Immediate Past Vice Chancellor
- Incumbent
- Assumed office November 10, 2020

Personal details
- Education: University of Calabar University of Jos Covenant University
- Awards: Post-Doctoral Research Fellowship award by Chinese Academy of Sciences and The Academy of Sciences for the Developing World (TWAS) tenable at the Key Laboratory of Pathogenic Microbiology and Immunology, Institute of Microbiology, Chinese Academy of Sciences, Beijing, China. 2012 – 2013 Post-Graduate Research Fellowship award by Chinese Academy of Sciences (CAS) and The Academy of Sciences for the Developing World (TWAS) tenable at the State Key Phytochemistry and Plant Resource Laboratory, Kunming Institute of Botany, CAS, China (March, 2008 – February, 2009) Travel Fellowship award by BioVision Alexandria, IDRC and TWAS to attend the International Scientific Workshop and Conference of BioVision Alexandria, Bibliotheca Alexandrina, Egypt April 9-16, 2010. 2011 Outstanding Lecturer Award in the Department of Biological Sciences by the College of Science and Technology, Covenant University 2010 Covenant University Award for High-Impact Journal Publication 2011-2012
- Website: https://staff.covenantuniversity.edu.ng/members/prof-adebayo-humphrey/

= Abiodun Adebayo =

Nigerian academic

Abiodun Humphrey Adebayo is a Professor of Biochemistry and he was the immediate past vice-chancellor of Covenant University. He is also a member of the accreditation panel of National Universities Commission.

== Biography ==
Adebayo is an elected member of the governing board of the Association of African Universities (AAU). He was also elected into the governing council of the Association of Commonwealth Universities, where he serves as a council member and trustee. He is a Fellow of the Nigerian Young Academy and the Chartered Institute of Administration.

Adebayo obtained a B.Sc. (honours) degree in Biochemistry from the University of Calabar in 2000. He later proceeded to the University of Jos in 2003 and was awarded an M.Sc. degree in Biochemistry in 2005. Adebayo was awarded a PhD degree in Biochemistry by Covenant University, Ota, Nigeria in 2009. He undertook a Postdoctoral study at the Institute of Microbiology, Chinese Academy of Sciences in 2012-2013.

He specialized in Plant Biochemistry and has been actively involved in the sustainable use of indigenous medicinal plants. His main research focus is on phytochemical, biochemical and toxicity studies of medicinal plants. His research on medicinal plants involves the purification, isolation and characterization of active compounds from plants; these compounds are in turn screened for anticancer, antiviral, antimicrobial and antioxidant properties. Professor Adebayo is also involved in the safety evaluation of locally used medicinal plants using biochemical, haematological and histopathological indices of toxicity.

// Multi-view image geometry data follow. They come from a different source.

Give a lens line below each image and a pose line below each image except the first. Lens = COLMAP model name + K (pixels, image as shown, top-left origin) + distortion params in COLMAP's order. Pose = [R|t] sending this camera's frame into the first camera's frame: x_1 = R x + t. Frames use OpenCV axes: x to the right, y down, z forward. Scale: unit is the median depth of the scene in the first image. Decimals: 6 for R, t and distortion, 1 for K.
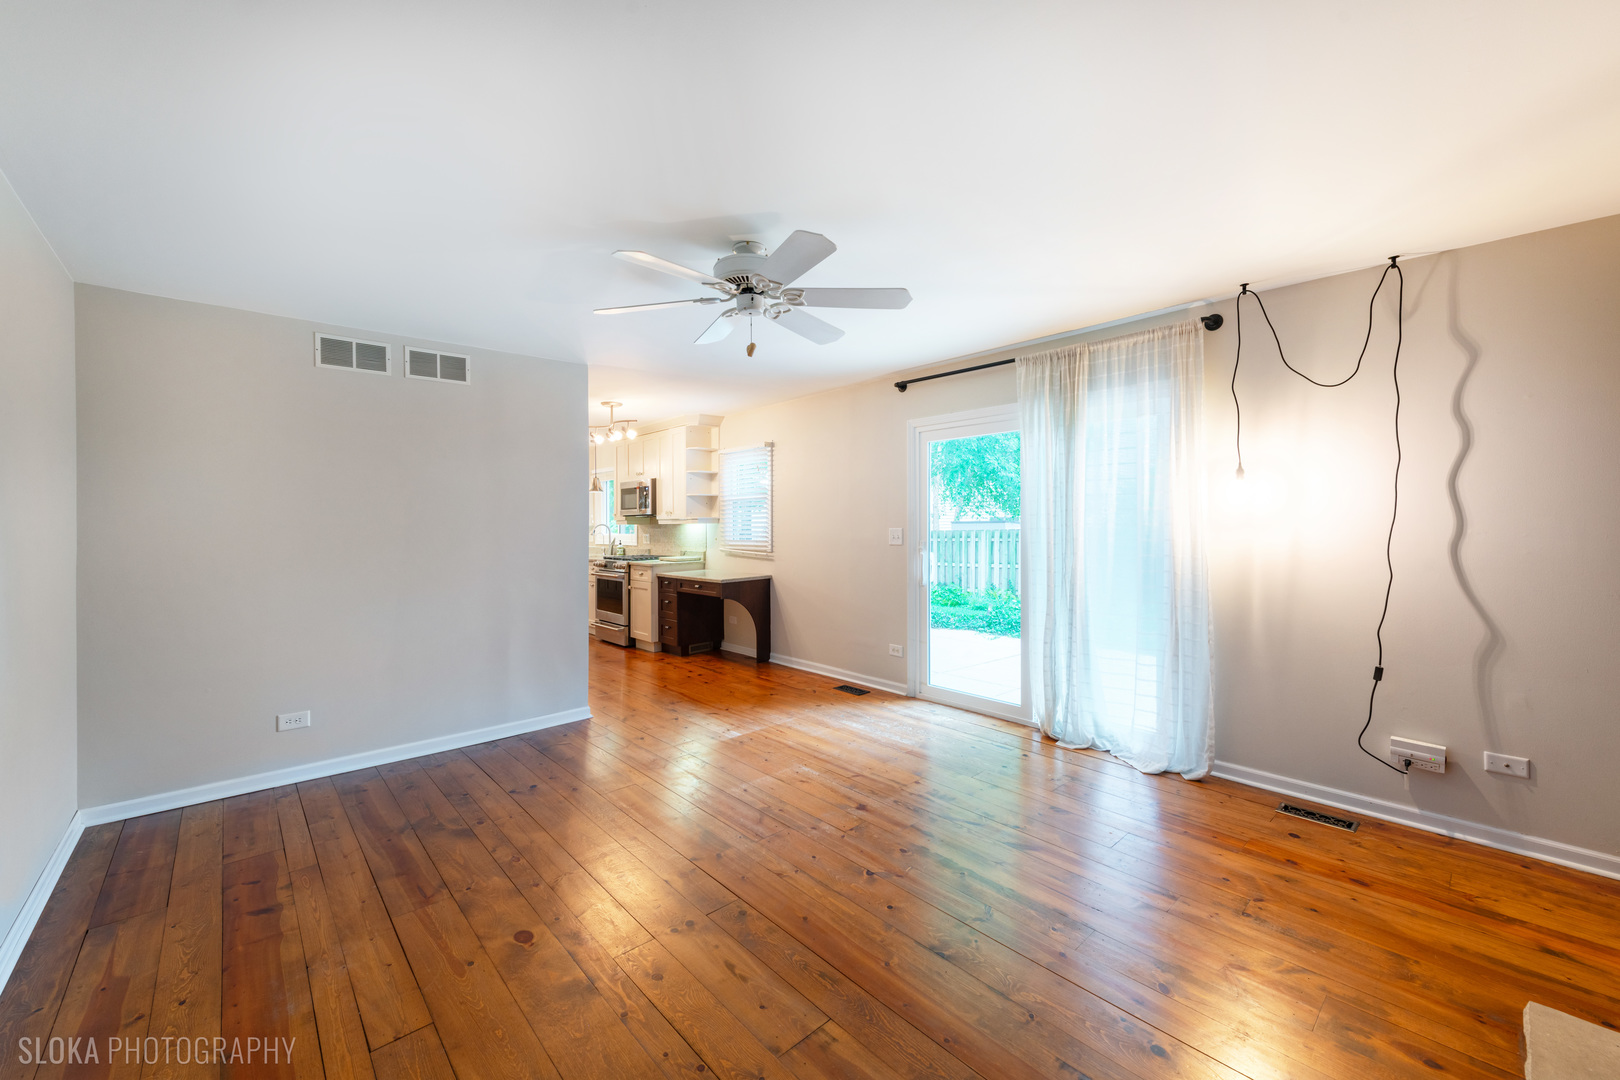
lens RADIAL K [[647.7, 0, 813.2], [0, 647.7, 523.9], [0, 0, 1]] dist [0.001166, 0.000026]
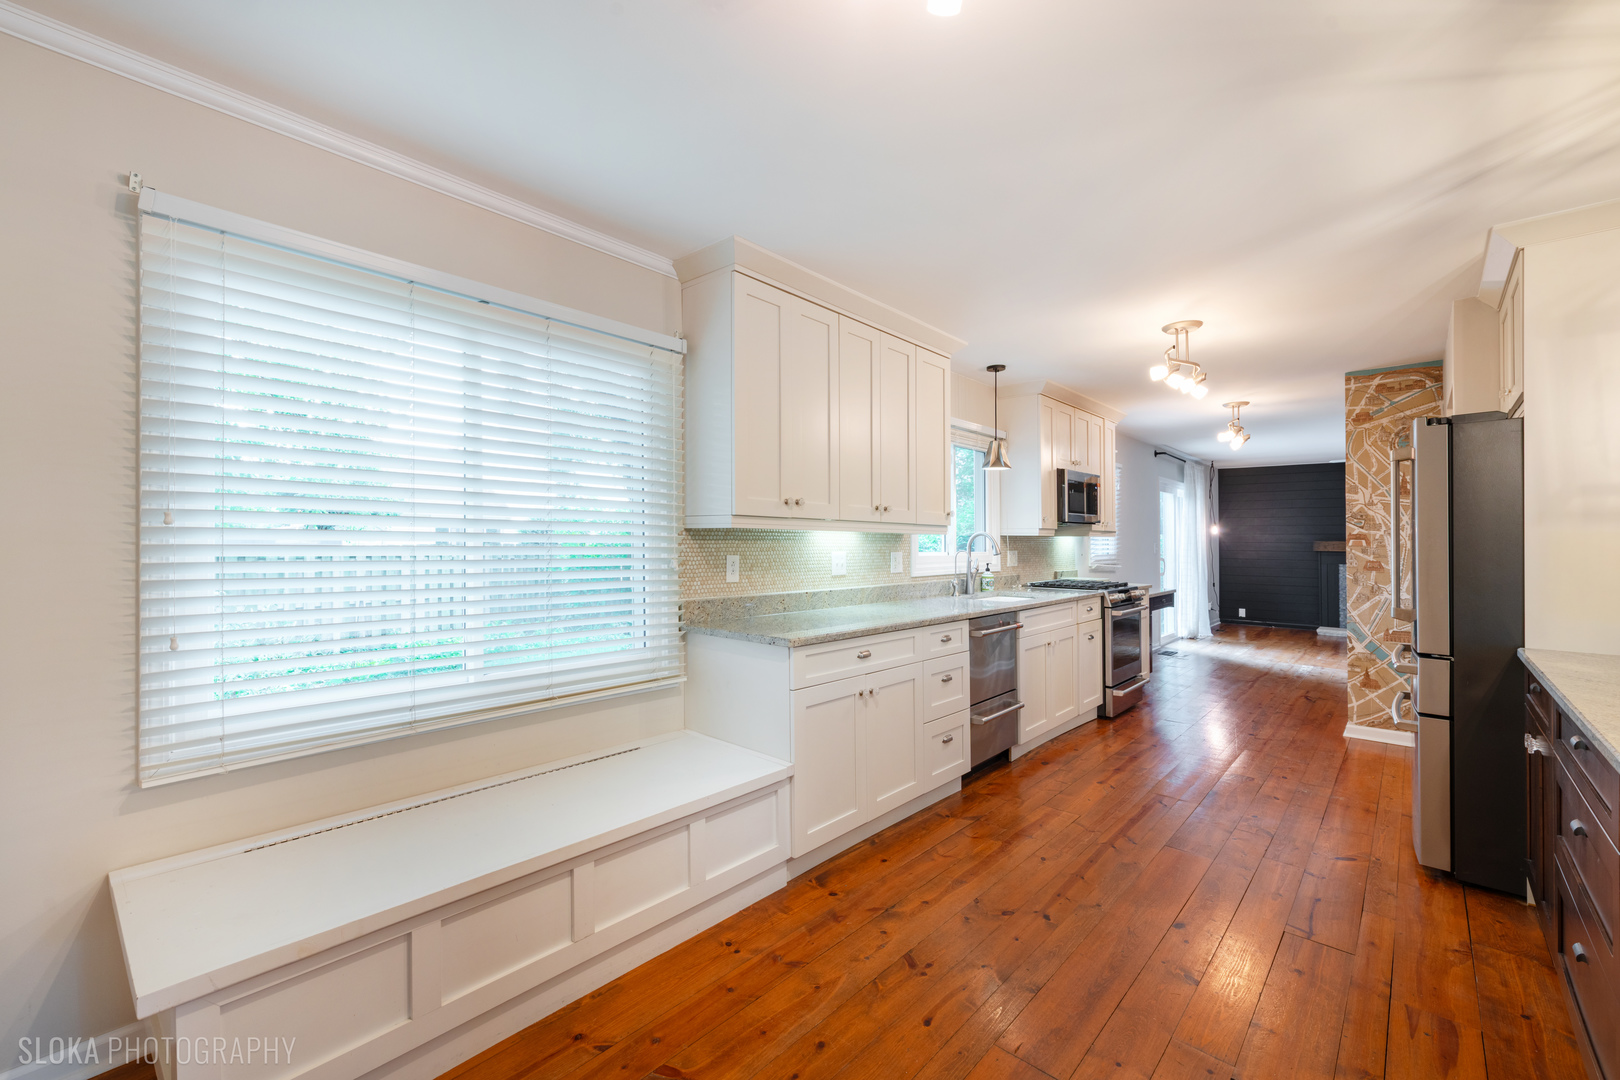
lens RADIAL K [[688.0, 0, 836.4], [0, 688.0, 543.3], [0, 0, 1]] dist [-0.000387, -0.000131]
pose [[-0.148858, -0.002212, 0.988856, -1.069722], [-0.009398, 0.999955, 0.000822, 0.011757], [-0.988814, -0.009171, -0.148872, 1.551688]]
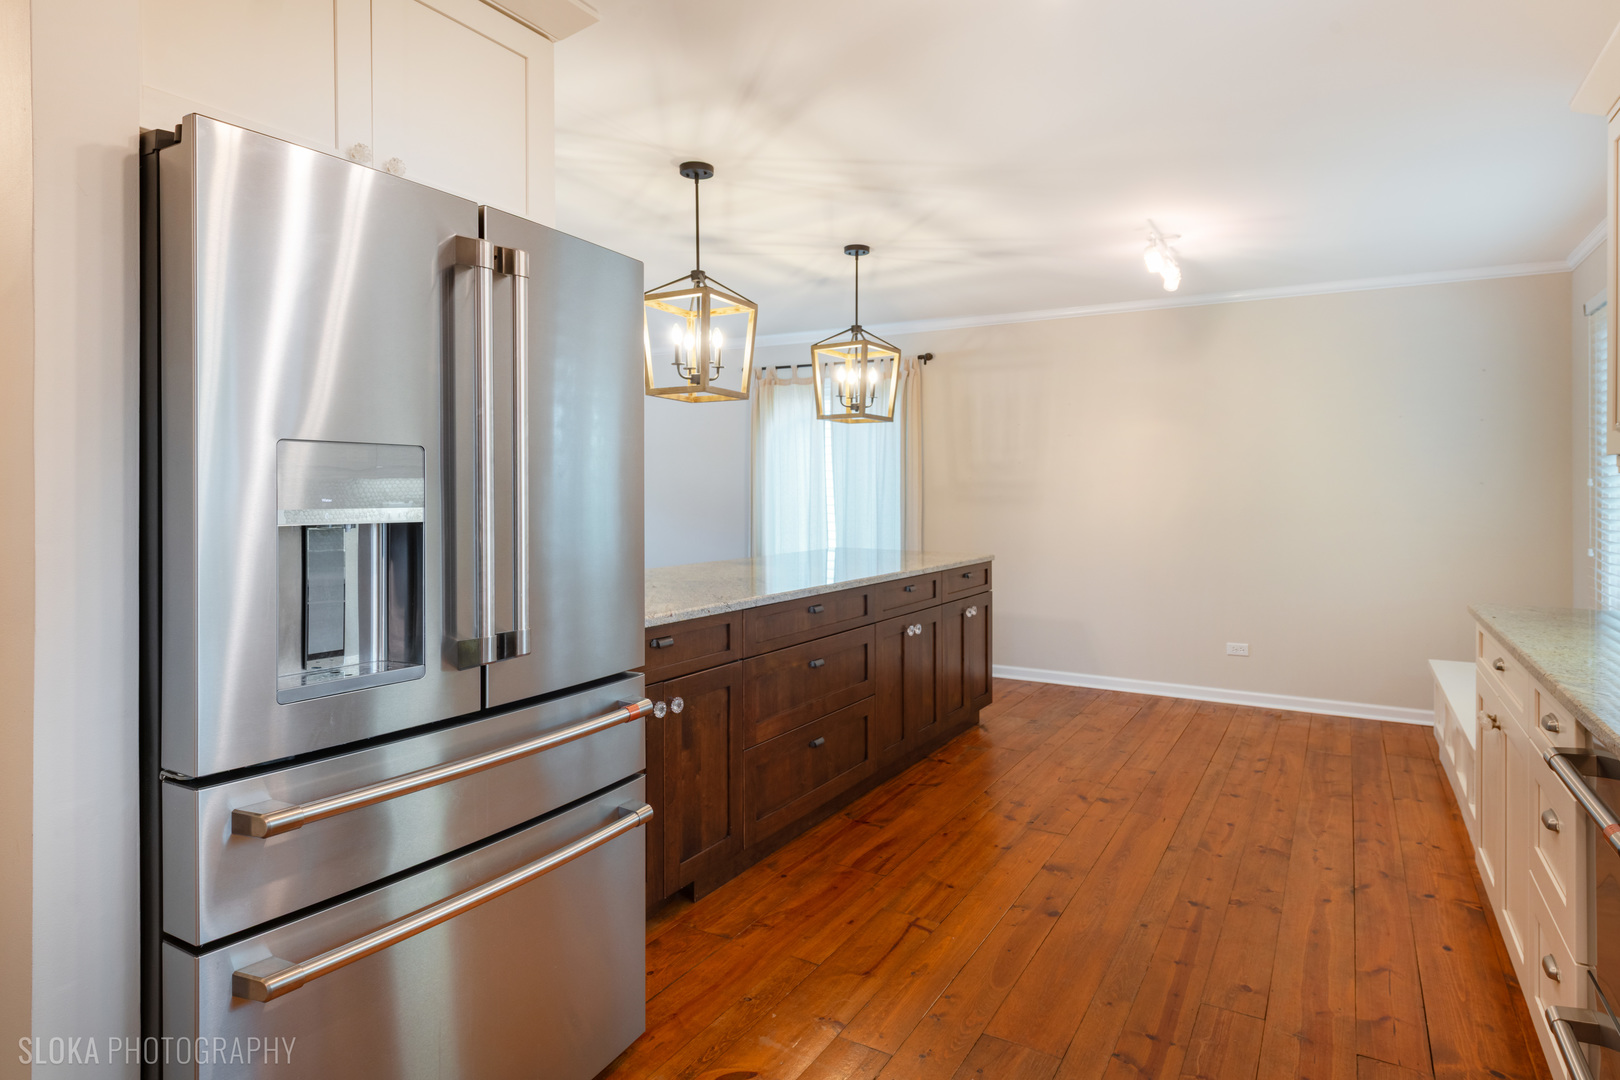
lens RADIAL K [[886.4, 0, 809.3], [0, 886.4, 478.5], [0, 0, 1]] dist [0.021749, -0.001089]
pose [[0.293121, -0.002437, -0.956072, -0.408623], [-0.003986, 0.999985, -0.003771, 0.009320], [0.956067, 0.004916, 0.293106, 1.109412]]
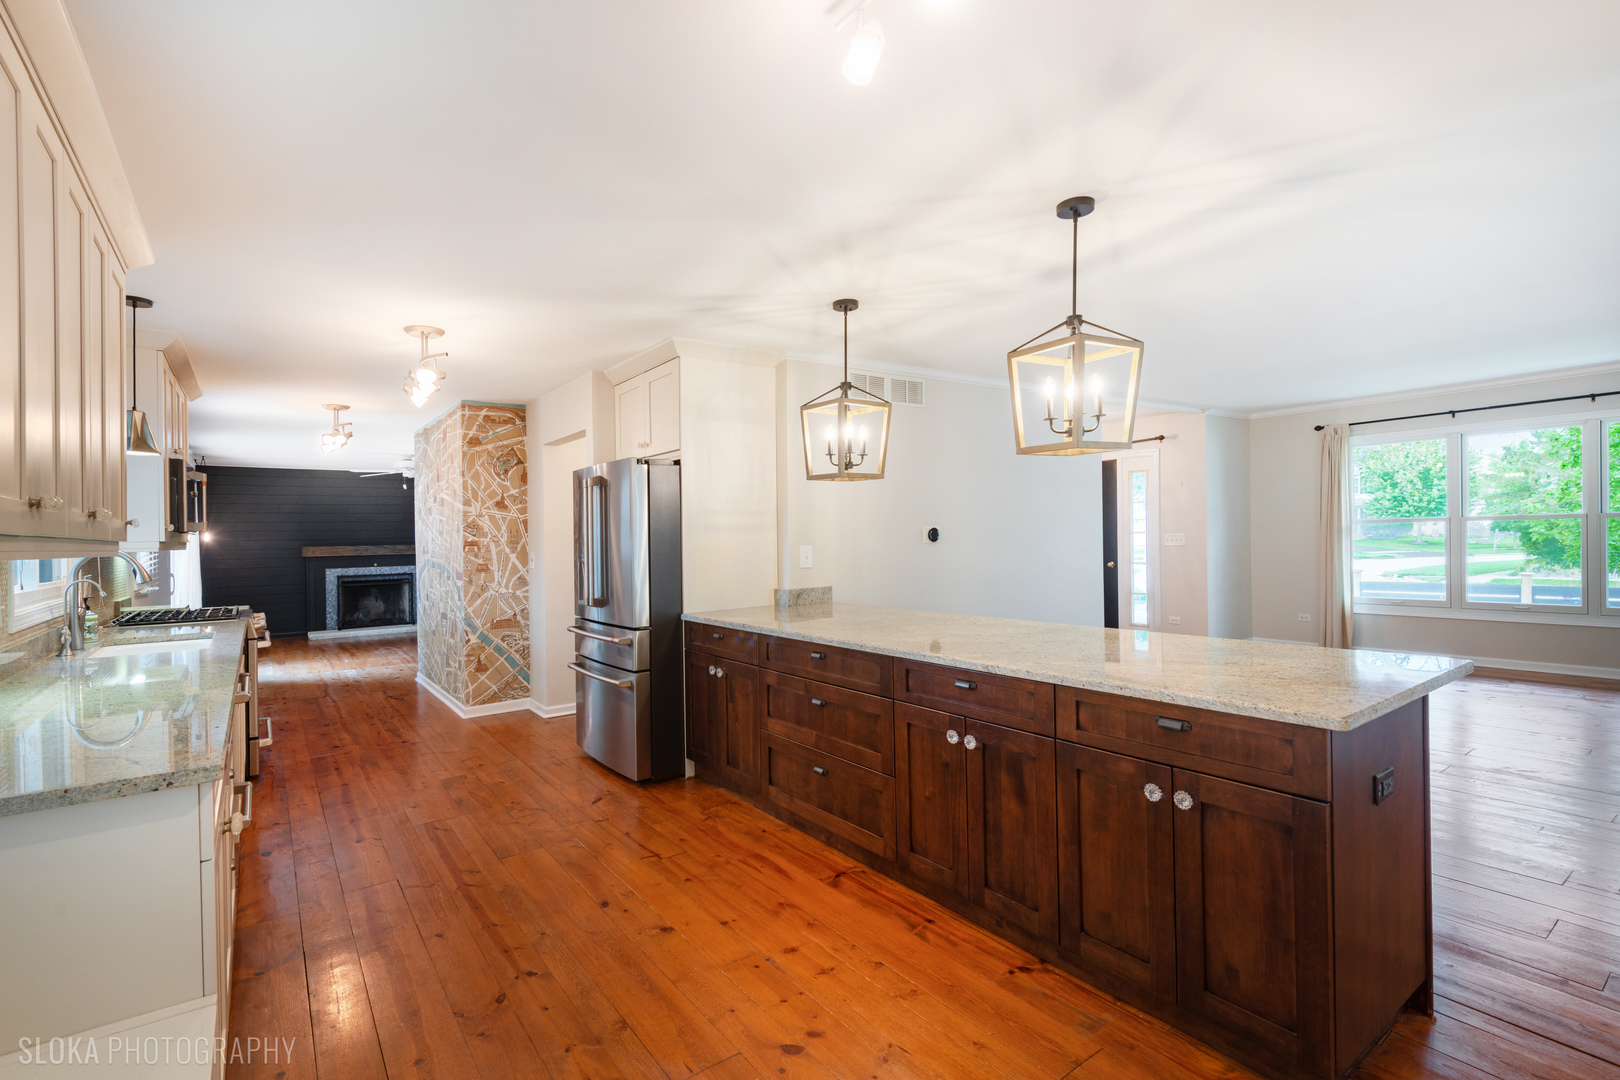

Adebayo, who is a recipient of the prestigious Chinese Academy of Sciences (CAS) and the Academy of Sciences for the Developing World (TWAS) Fellowship awards, has published in reputable local and international journals. His astuteness has earned him three times prize of Covenant University High Impact Journal publication awards for the years 2010, 2011 and 2012. He won a research equipment grant from the Ministry of Science and Technology, China. His research group won the TWAS research grant for carrying out a study on the "Preclinical evaluation of novel computational-aided designed compounds as antimalarial drug candidates". The fund also made provision for the award of scholarship for MSc students. Adebayo reviews some high-impact journals. He is also listed on the editorial board of some international journals.

Adebayo’s biography was listed and published in the 30th edition of Marquis Who’s Who in the World in the United States. Adebayo, who was the chairman of the Covenant University Farm Board and Drug Procurement Committee and a professor in the Department of Biochemistry, is a former Dean of the school of Postgraduate Studies, Covenant University, Ota, Ogun State, Nigeria.